By The Associated Press

06.20.02

DAVIS, Calif. — The spoof issue of the University of California, Davis, student newspaper, an annual mix of mischief and journalism, has sparked complaints about sexual and racial references. The flap could lead to an overhaul of the paper's operations and a firing of the editor in chief.

Responding to complaints about the year-end parody section, the student-dominated Campus Media Board agreed June 18 to consider firing the editor in chief, Fitz Vo.

Vo assumed leadership of the California Aggie on June 1. The section that triggered the complaints, a six-page insert called "The Ivory Basement," appeared June 7, the last day of regular classes.

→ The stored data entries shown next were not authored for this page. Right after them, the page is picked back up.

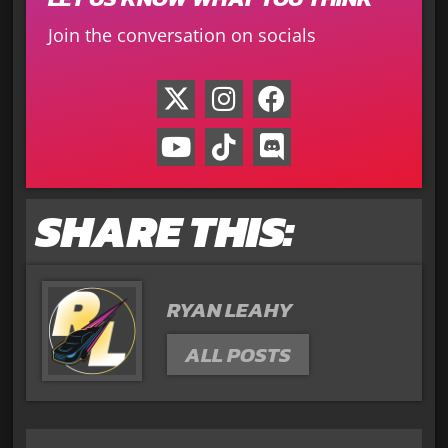
Join the conversation on socials
SHARE THIS:
RYAN LEAHY
ALL POSTS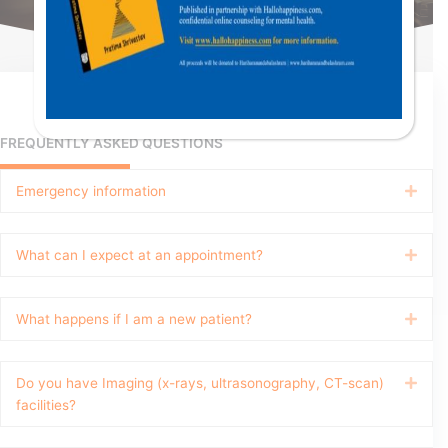
FREQUENTLY ASKED QUESTIONS
Emergency information
Expa
What can I expect at an appointment?
Expa
What happens if I am a new patient?
Expa
Do you have Imaging (x-rays, ultrasonography, CT-scan)
Expa
facilities?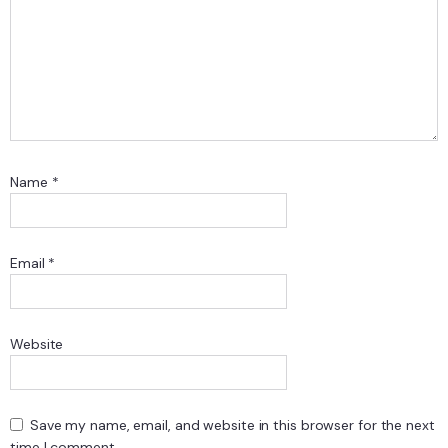
Name
*
Email
*
Website
Save my name, email, and website in this browser for the next
time I comment.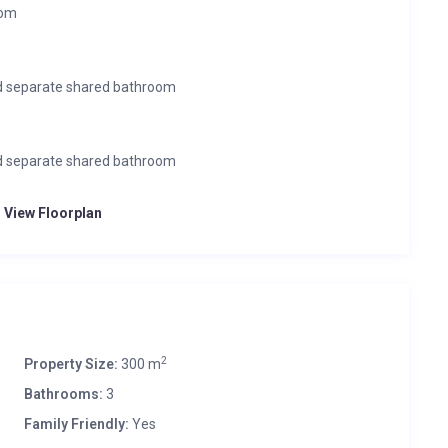
oom
nd separate shared bathroom
nd separate shared bathroom
o View Floorplan
2
Property Size:
300 m
Bathrooms:
3
Family Friendly:
Yes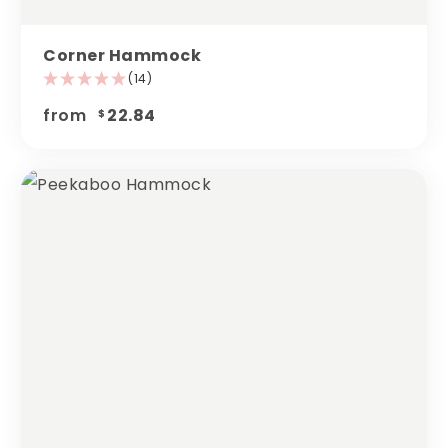
Corner Hammock
(14)
from
22.84
$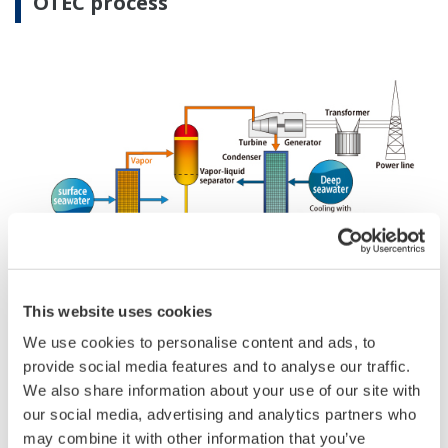
OTEC process
This website uses cookies
We use cookies to personalise content and ads, to
An OTEC system is comprised of components such
provide social media features and to analyse our traffic.
as an evaporator, condenser, turbine, generator, and
We also share information about your use of our site with
our social media, advertising and analytics partners who
pump. This system utilizes the temperature
may combine it with other information that you’ve
difference between warm surface seawater and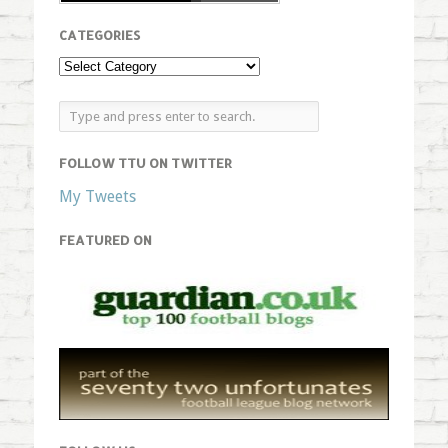
CATEGORIES
FOLLOW TTU ON TWITTER
My Tweets
FEATURED ON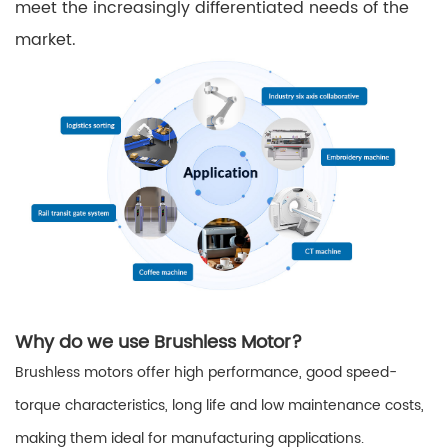
meet the increasingly differentiated needs of the
market.
Why do we use Brushless Motor?
Brushless motors offer high performance, good speed-
torque characteristics, long life and low maintenance costs,
making them ideal for manufacturing applications.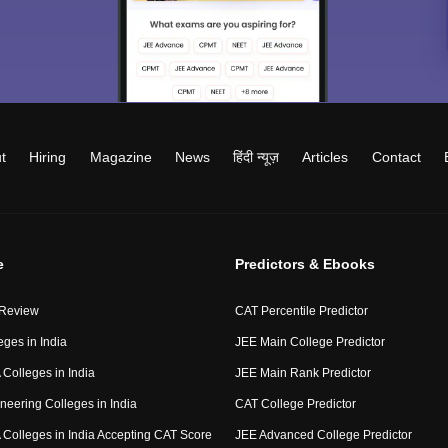
t
Hiring
Magazine
News
हिंदी न्यूज़
Articles
Contact
e
Predictors & Ebooks
 Review
CAT Percentile Predictor
eges in India
JEE Main College Predictor
Colleges in India
JEE Main Rank Predictor
neering Colleges in India
CAT College Predictor
Colleges in India Accepting CAT Score
JEE Advanced College Predictor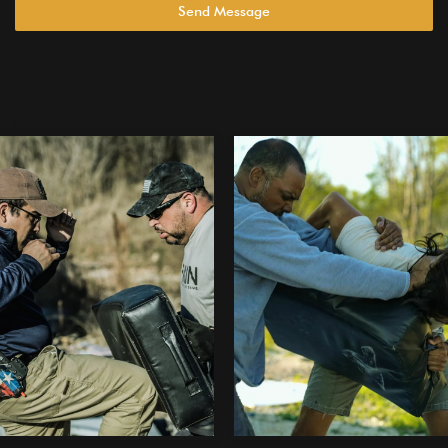
Send Message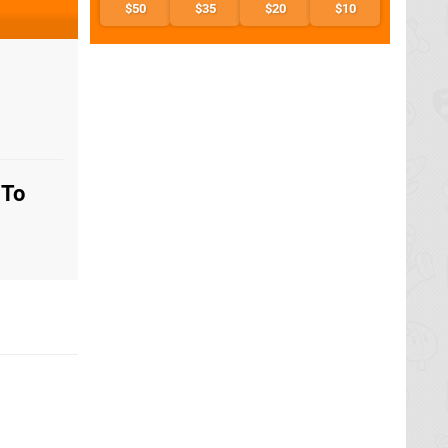
$50
$35
$20
$10
 To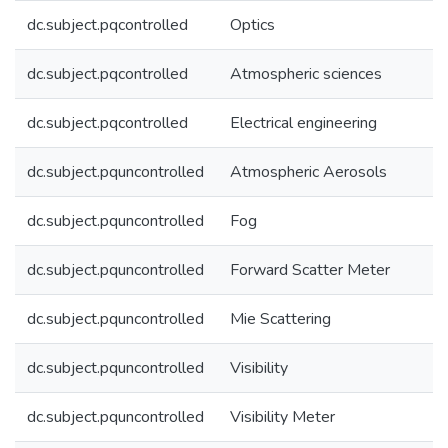
dc.subject.pqcontrolled
Optics
dc.subject.pqcontrolled
Atmospheric sciences
dc.subject.pqcontrolled
Electrical engineering
dc.subject.pquncontrolled
Atmospheric Aerosols
dc.subject.pquncontrolled
Fog
dc.subject.pquncontrolled
Forward Scatter Meter
dc.subject.pquncontrolled
Mie Scattering
dc.subject.pquncontrolled
Visibility
dc.subject.pquncontrolled
Visibility Meter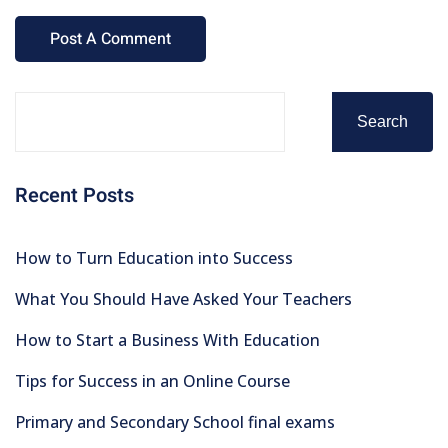
Search
Recent Posts
How to Turn Education into Success
What You Should Have Asked Your Teachers
How to Start a Business With Education
Tips for Success in an Online Course
Primary and Secondary School final exams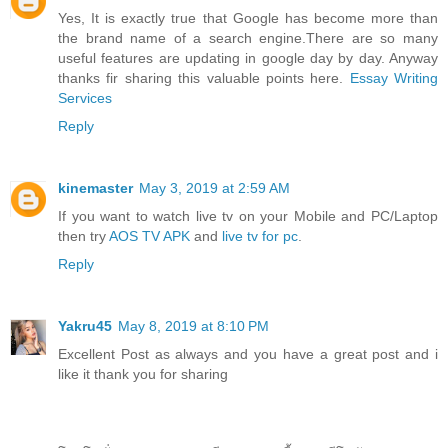
Yes, It is exactly true that Google has become more than
the brand name of a search engine.There are so many
useful features are updating in google day by day. Anyway
thanks fir sharing this valuable points here.
Essay Writing
Services
Reply
kinemaster
May 3, 2019 at 2:59 AM
If you want to watch live tv on your Mobile and PC/Laptop
then try
AOS TV APK
and
live tv for pc
.
Reply
Yakru45
May 8, 2019 at 8:10 PM
Excellent Post as always and you have a great post and i
like it thank you for sharing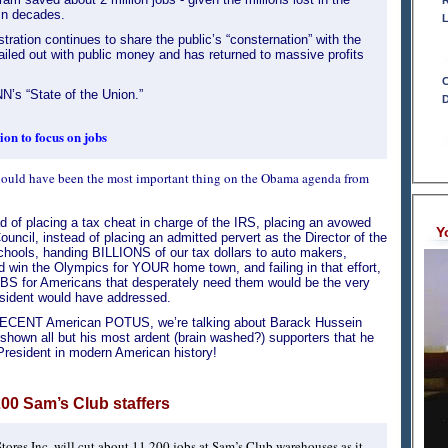
R
in decades.
L
tration continues to share the public’s “consternation” with the
ailed out with public money and has returned to massive profits
C
’s “State of the Union.”
D
on to focus on jobs
 should have been the most important thing on the Obama agenda from
ead of placing a tax cheat in charge of the IRS, placing an avowed
Y
cil, instead of placing an admitted pervert as the Director of the
chools, handing BILLIONS of our tax dollars to auto makers,
and win the Olympics for YOUR home town, and failing in that effort,
JOBS for Americans that desperately need them would be the very
sident would have addressed.
a DECENT American POTUS, we’re talking about Barack Hussein
shown all but his most ardent (brain washed?) supporters that he
President in modern American history!
200 Sam’s Club staffers
tores Inc. will cut about 11,200 jobs at Sam’s Club warehouses as it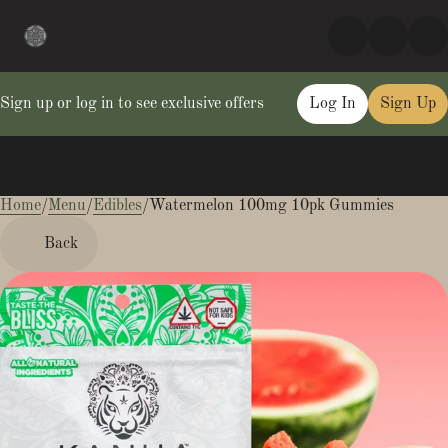
Sign up or log in to see exclusive offers
Log In
Sign Up
Home
0
/
Menu
/
Edibles
/
Watermelon 100mg 10pk Gummies
Back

One of the most controversial items was an image of a phallic symbol digitally superimposed in the middle of a photo of children playing on the campus' two "egghead" sculptures.

Another photo showed a white student holding a knife while eyeing an African-American student who was the student government president last year.

Alice Hannam, a UC Davis staff member who is head of the media board, called the section "mean-spirited, incredibly juvenile and, in a couple instances, ugly."

Vo, a 20-year-old majoring in communications and math, said he was guilty of lapses in judgment. The Vietnamese-American junior, who listed himself in the parody issue as "editor in chink," said the issue was "not indicative of what I intend to do in my tenure at the Aggie."

Vo asked the board to let him stay on the job and consider hiring a faculty adviser to work with the newspaper. Vo said he didn't want "to jeopardize the Aggie's journalistic integrity."

This isn't the first outcry over the annual parody edition at the UC Davis newspaper. In the late 1990s, a cartoon depicted an explosion at Hart Hall, a building housing ethnic-studies departments.

The Los Angeles Times reported that school officials responded to that controversy by establishing a newspaper policy on handling sensitive issues, launching a journalism writing course, and making the parody issue the responsibility of the incoming editor instead of the outgoing, and possibly graduating, editor.